With these guidelines, you can develop an eating style that promotes health, fights disease, and works for you. One that enables you to eat to live and live to eat—healthfully, joyfully, and wisely—without sacrificing taste, health, or convenience.

Truly Optimize the Way You Eat

To further optimize the way you eat, incorporate these additional performance lifestyle nutrition guidelines into your daily habits. Note: There are nuances to every guideline. 

  • Eat when you are hungry. This could mean several small meals during the day. Or it could mean less than that depending on your activity levels and how you ate the day before. See the 5 golden rules of healthy eating.
  • Think of fueling your body first, not just eating. Most of us eat according to time of day, not based on hunger or for nutritional reasons. We just eat. If you filled your car on gas, would you fill it again just because it was mid-day? Or would you wait until you needed more gas? You get the idea. And, of course, you’d put in premium gasoline as often as possible.
  • Vegetables (in particular) and fruits should be the basis of your diet.
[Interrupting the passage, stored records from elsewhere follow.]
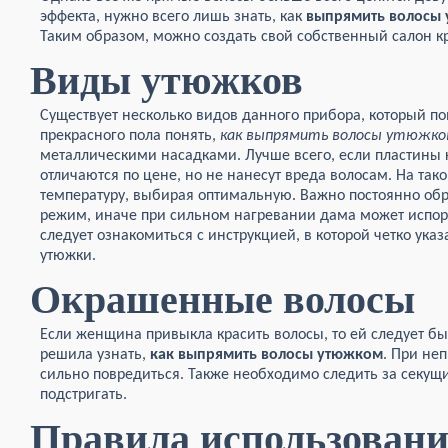
эффекта, нужно всего лишь знать, как
выпрямить
волосы
Таким образом, можно создать свой собственный салон к
Виды утюжков
Существует несколько видов данного прибора, который 
прекрасного пола понять,
как
выпрямить
волосы
утюжко
металлическими насадками. Лучше всего, если пластины 
отличаются по цене, но не нанесут вреда волосам. На та
температуру, выбирая оптимальную. Важно постоянно об
режим, иначе при сильном нагревании дама может испорт
следует ознакомиться с инструкцией, в которой четко ука
утюжки.
Окрашенные волосы
Если женщина привыкла красить волосы, то ей следует бы
решила узнать,
как
выпрямить
волосы
утюжком
. При не
сильно повредиться. Также необходимо следить за секущ
подстригать.
Правила использован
Vegetables are the most nutrient rich food source. Plus, they are low in calories and you can eat them in large volume.
  • Time how you eat based on your needs. Also known as chrono-nutrition, this practice refers to the timing of your nutritional intake, especially as it relates to training activities, time of day, and fueling needs.
  • Eat a performance meal before bed (but not right before bed and not too much). Go to bed satisfied, but not on a full stomach, with the nutrients your body needs to heal and repair. Keep it light and nutrient-dense. This will enable you to wake up feeling powerful and rested, and it will increase the time between meals.
  • If you haven’t eaten enough the night before, you will be driven to eat more at breakfast is a common belief, but this seemingly time-tested rule is not actually true. Don’t break your fast until you are hungry. Also know that if you are exercising in the AM, you likely will eat breakfast sooner.
  • Drink water, but be careful about thinking you need to drink it constantly or with meals, which dilutes the digestive process. When you are eating a whole-foods, plant-based, nutrient-rich diet of your own making, you are “eating” water all day! These are foods with high water content. Most recommendations for drinking water are based on a high-sodium, refined, and animal-product-rich diet, which is why you need to drink a great deal of water to stay hydrated.